Côté assiette, il accorde une large place au sourcing de produits locaux et saisonniers. « J’ai voulu lancer une collaboration avec le terroir francilien. Par exemple, j’essaye de remettre en avant l’asperge d’Argenteuil ou le petit pois de Clamart et de construire mes assiettes autour de ça. Ce n’est pas moi qui mets tel ou tel légume à la carte, ce sont les producteurs. » Mais il n’a pas pour autant basculé vers la cuisine végétarienne. On trouve du poisson et de la viande à sa carte. « Mon but, c’est que tout le monde ressorte du restaurant avec cette notion d’écologie. »

Anona, 80 boulevard des Batignolles, 75017 Paris. anona.fr

La cuisine lunaire de Thibaut Ruggeri (41 ans)

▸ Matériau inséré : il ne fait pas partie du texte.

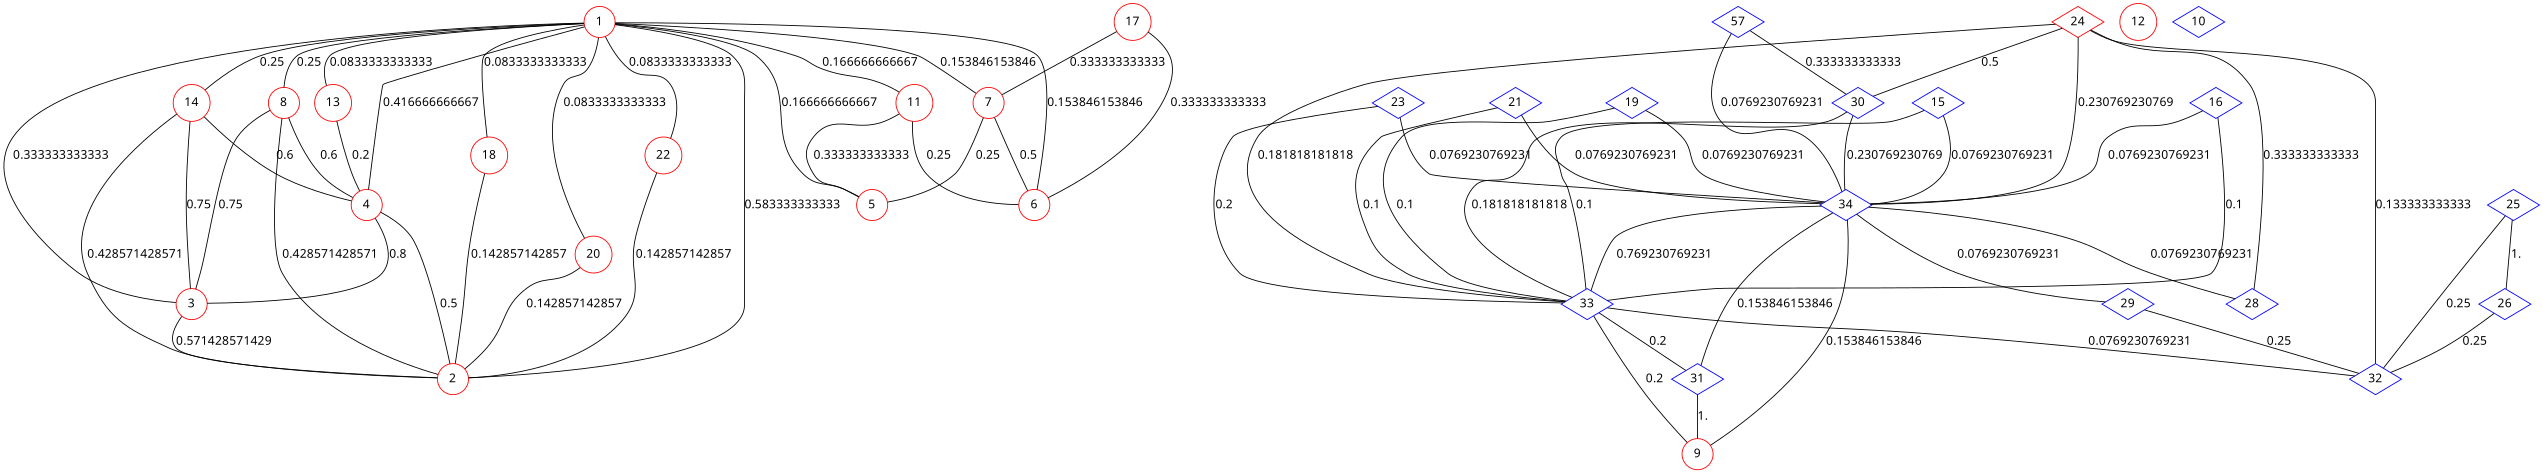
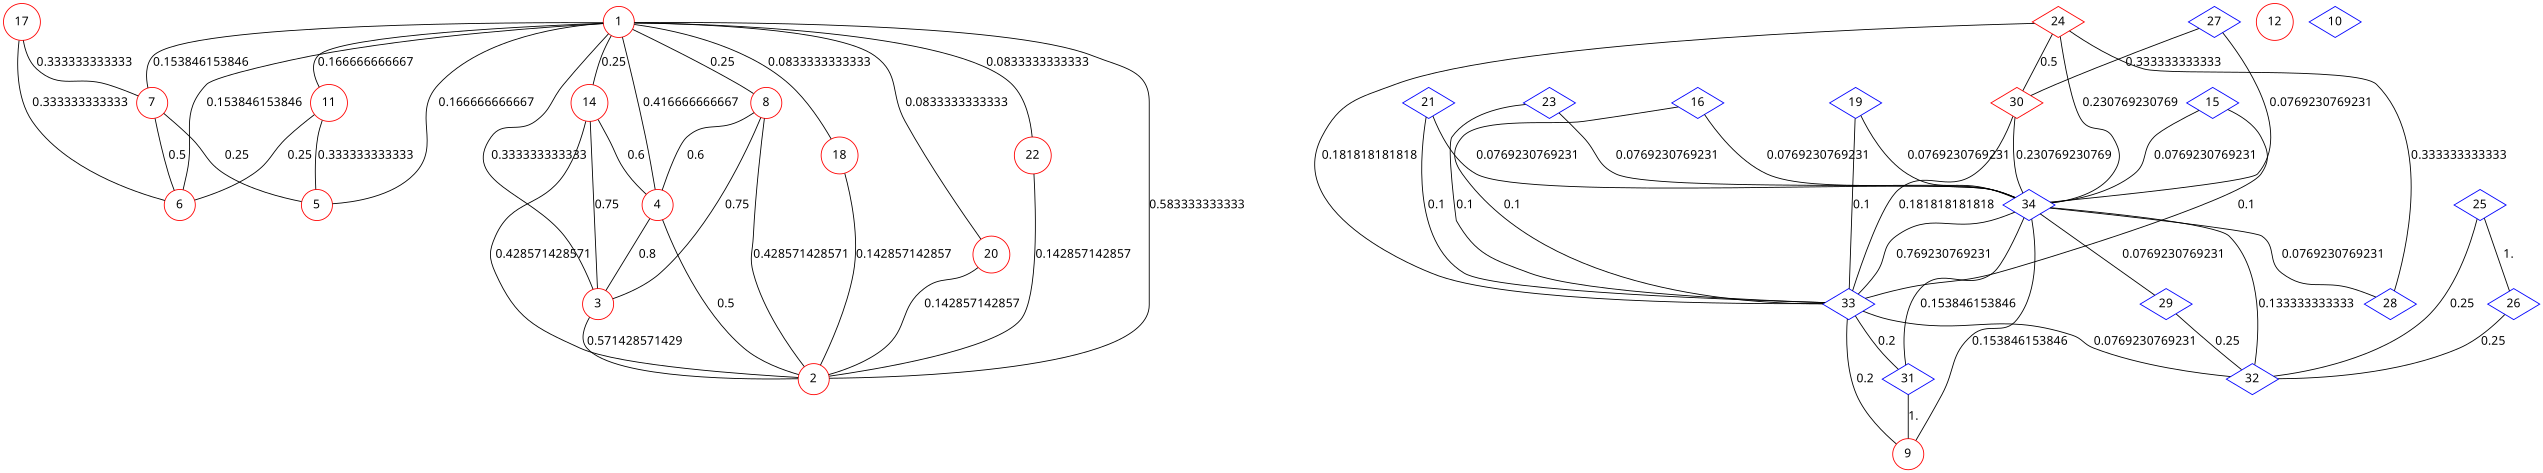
  graph {
    fontname="Noto Sans"
    node [color="#FF0000" fontname="Noto Sans" shape=circle]
    edge [fontname="Noto Sans"]
    n1 [label=2]
    n2 [label=3]
    n3 [label=4]
    n4 [label=5]
    n5 [label=6]
    n6 [label=7]
    n7 [label=8]
    n8 [label=9]
    n9 [label=11]
    n10 [label=12]
-   n11 [label=13]
    n12 [label=14]
    n13 [label=18]
    n14 [label=20]
    n15 [label=22]
    n16 [color="#0000FF" label=32 shape=diamond]
    n17 [label=1]
    n18 [color="#0000FF" label=31 shape=diamond]
    n19 [color="#0000FF" label=10 shape=diamond]
    n20 [color="#0000FF" label=28 shape=diamond]
    n21 [color="#0000FF" label=29 shape=diamond]
    n22 [color="#0000FF" label=33 shape=diamond]
    n23 [label=17]
    n24 [color="#0000FF" label=34 shape=diamond]
    n25 [color="#0000FF" label=15 shape=diamond]
    n26 [color="#0000FF" label=16 shape=diamond]
    n27 [color="#0000FF" label=19 shape=diamond]
    n28 [color="#0000FF" label=21 shape=diamond]
    n29 [color="#0000FF" label=23 shape=diamond]
    n30 [color="#0000FF" label=26 shape=diamond]
-   n31 [color="#0000FF" label=30 shape=diamond]
+   n31 [label=30 shape=diamond]
    n32 [label=24 shape=diamond]
    n33 [color="#0000FF" label=25 shape=diamond]
-   n34 [color="#0000FF" label=57 shape=diamond]
+   n34 [color="#0000FF" label=27 shape=diamond]
    n2 -- n1 [label=0.571428571429]
    n3 -- n1 [label=0.5]
    n3 -- n2 [label=0.8]
    n6 -- n4 [label=0.25]
    n6 -- n5 [label=0.5]
    n7 -- n1 [label=0.428571428571]
    n7 -- n2 [label=0.75]
    n7 -- n3 [label=0.6]
    n9 -- n4 [label=0.333333333333]
    n9 -- n5 [label=0.25]
-   n11 -- n3 [label=0.2]
    n12 -- n1 [label=0.428571428571]
    n12 -- n2 [label=0.75]
    n12 -- n3 [label=0.6]
    n13 -- n1 [label=0.142857142857]
    n14 -- n1 [label=0.142857142857]
    n15 -- n1 [label=0.142857142857]
    n17 -- n1 [label=0.583333333333]
    n17 -- n2 [label=0.333333333333]
    n17 -- n3 [label=0.416666666667]
    n17 -- n4 [label=0.166666666667]
    n17 -- n5 [label=0.153846153846]
    n17 -- n6 [label=0.153846153846]
    n17 -- n7 [label=0.25]
    n17 -- n9 [label=0.166666666667]
-   n17 -- n11 [label=0.0833333333333]
    n17 -- n12 [label=0.25]
    n17 -- n13 [label=0.0833333333333]
    n17 -- n14 [label=0.0833333333333]
    n17 -- n15 [label=0.0833333333333]
    n18 -- n8 [label=1.]
    n21 -- n16 [label=0.25]
    n22 -- n8 [label=0.2]
    n22 -- n16 [label=0.0769230769231]
    n22 -- n18 [label=0.2]
    n23 -- n5 [label=0.333333333333]
    n23 -- n6 [label=0.333333333333]
    n24 -- n8 [label=0.153846153846]
-   n32 -- n16 [label=0.133333333333]
+   n24 -- n16 [label=0.133333333333]
    n24 -- n18 [label=0.153846153846]
    n24 -- n20 [label=0.0769230769231]
    n24 -- n21 [label=0.0769230769231]
    n24 -- n22 [label=0.769230769231]
    n25 -- n22 [label=0.1]
    n25 -- n24 [label=0.0769230769231]
    n26 -- n22 [label=0.1]
    n26 -- n24 [label=0.0769230769231]
    n27 -- n22 [label=0.1]
    n27 -- n24 [label=0.0769230769231]
    n28 -- n22 [label=0.1]
    n28 -- n24 [label=0.0769230769231]
-   n29 -- n22 [label=0.2]
+   n29 -- n22 [label=0.1]
    n29 -- n24 [label=0.0769230769231]
    n30 -- n16 [label=0.25]
    n31 -- n22 [label=0.181818181818]
    n31 -- n24 [label=0.230769230769]
    n32 -- n20 [label=0.333333333333]
    n32 -- n22 [label=0.181818181818]
    n32 -- n24 [label=0.230769230769]
    n32 -- n31 [label=0.5]
    n33 -- n16 [label=0.25]
    n33 -- n30 [label=1.]
    n34 -- n24 [label=0.0769230769231]
    n34 -- n31 [label=0.333333333333]
  }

Ce Haut-Savoyard originaire de Megève a fait ses classes chez Michel Guérard et Georges Blanc avant de rejoindre la Maison Lenôtre en 2007 après un passage chez Le Taillevent. Bocuse d’or en 2013, il s’est installé à l’abbaye royale de Fontevraud en 2014.

Dès 2017, il a obtenu sa première étoile au Guide Michelin. Sa religion ? Les trois B : le Bon, le Beau et la Biodynamie. Thibaut Ruggeri mise sur les produits du terroir local et synchronise la production du potager de l’abbaye sur le calendrier lunaire. Il change d’ailleurs sa carte à chaque changement de lune, tous les 29 jours et demi.

Conçu par le designer Patrick Jouin et l’architecte Sanjit Manku, son restaurant, qui marie les matériaux modernes au style ancien, est installé dans un cloître du prieuré Saint-Lazare, l’un des nombreux joyaux du site historique. Le lieu vaut autant le détour que l’abbaye, c’est dire…

Fontevraud, 38 rue Saint-Jean-de-L’Habit, Le Prieure Saint-Lazare, 49590 Fontevraud-l’Abbaye. fontevraud.fr/les-restaurants/fontevraud-le-restaurant/


Article initialement publié le 24 juin 2022.